What you have to do
Reproduce every entry below verbatim, leaving out the pictures.

Source data

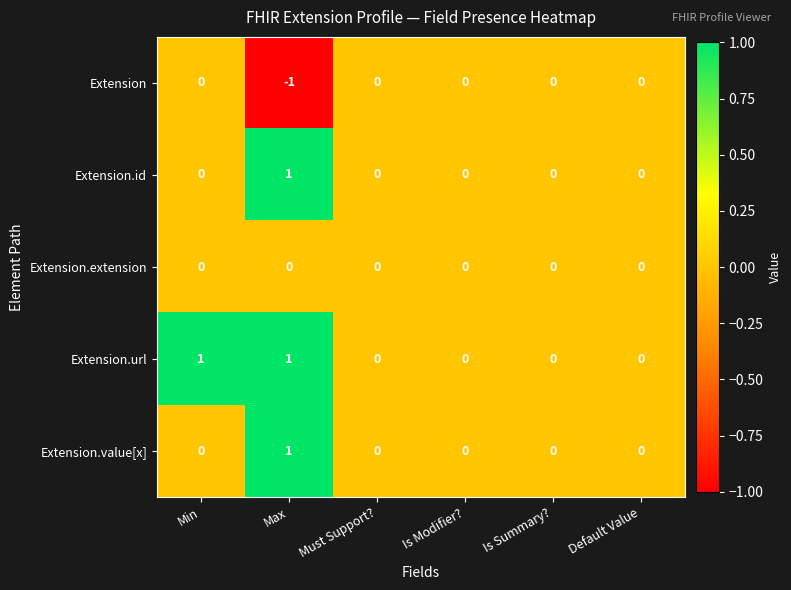

Which label corresponds to the smallest value in the chart?

Max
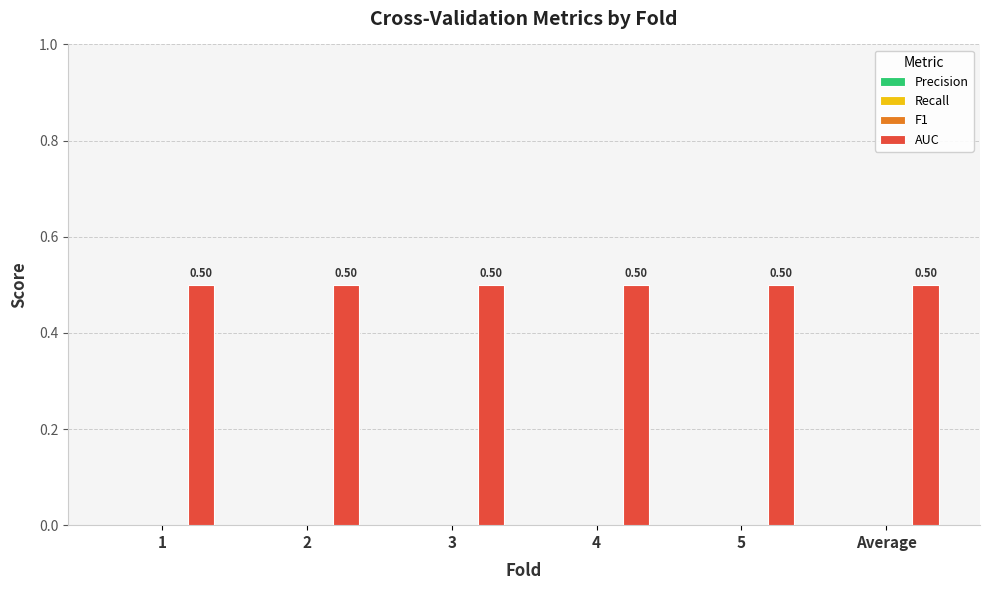

Reading left to right, list all the values displayed in this chart.

Precision: 0.0	0.0	0.0	0.0	0.0	0.0
Recall: 0.0	0.0	0.0	0.0	0.0	0.0
F1: 0.0	0.0	0.0	0.0	0.0	0.0
AUC: 0.5	0.5	0.5	0.5	0.5	0.5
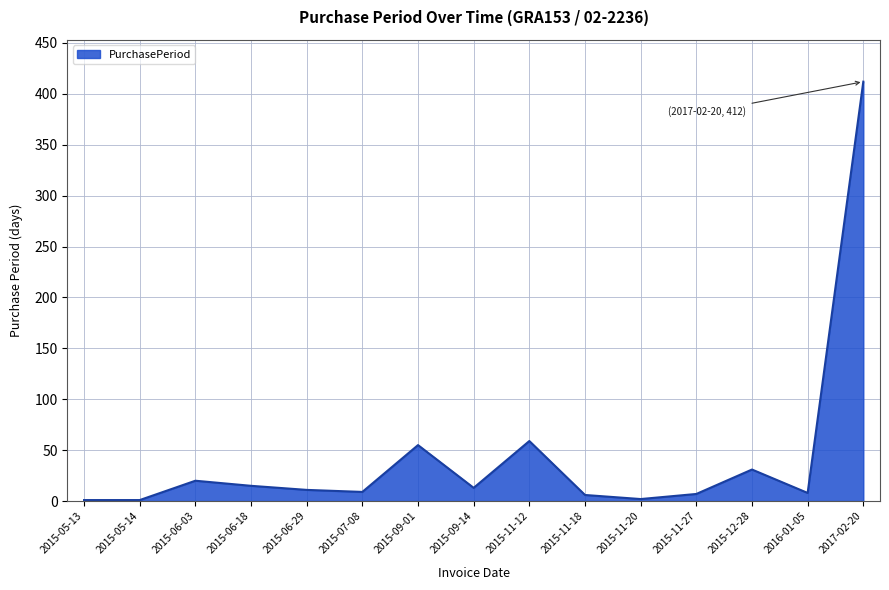

True or false: the data has more than 0 interior local peaks.

True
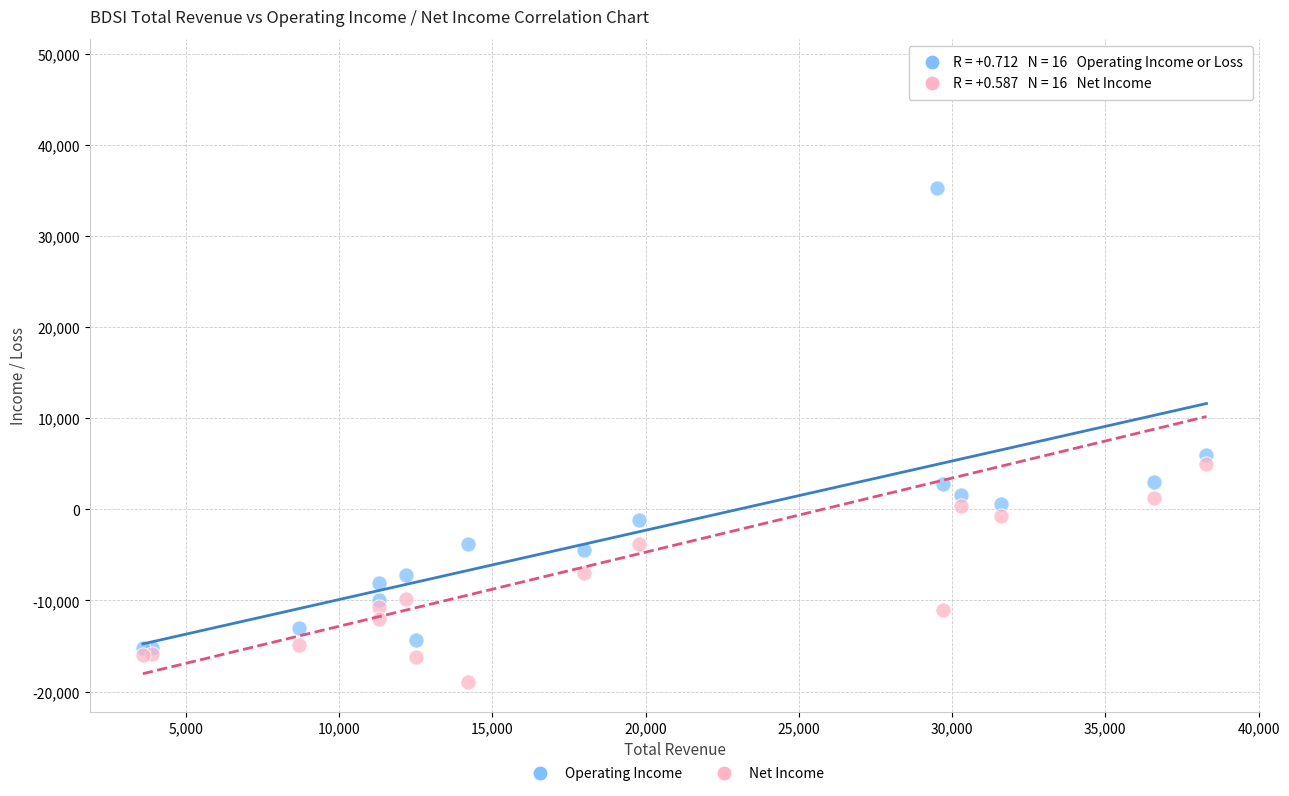

Across all series, what Y value is closest to 14700?

6000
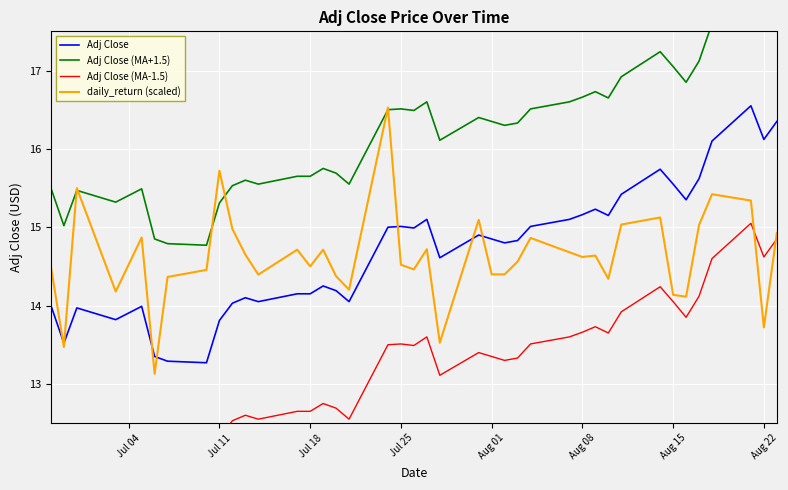

What is the difference between the maximum and minimum values in the Adj Close (MA-1.5) series?

3.3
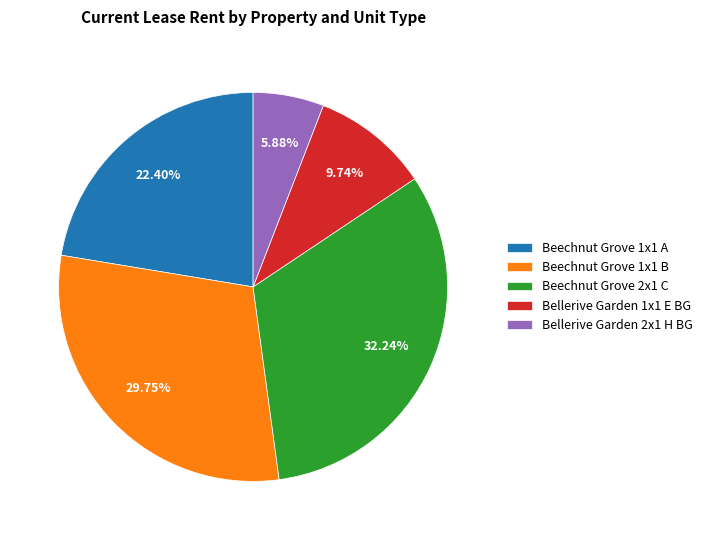

To the nearest percent, what is the average slice percentage?

20%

Exercise result
Which label corresponds to the smallest value in the chart?

Max

Reading left to right, list all the values displayed in this chart.

Precision: 0.0	0.0	0.0	0.0	0.0	0.0
Recall: 0.0	0.0	0.0	0.0	0.0	0.0
F1: 0.0	0.0	0.0	0.0	0.0	0.0
AUC: 0.5	0.5	0.5	0.5	0.5	0.5

True or false: the data has more than 0 interior local peaks.

True

Across all series, what Y value is closest to 14700?

6000

What is the difference between the maximum and minimum values in the Adj Close (MA-1.5) series?

3.3

To the nearest percent, what is the average slice percentage?

20%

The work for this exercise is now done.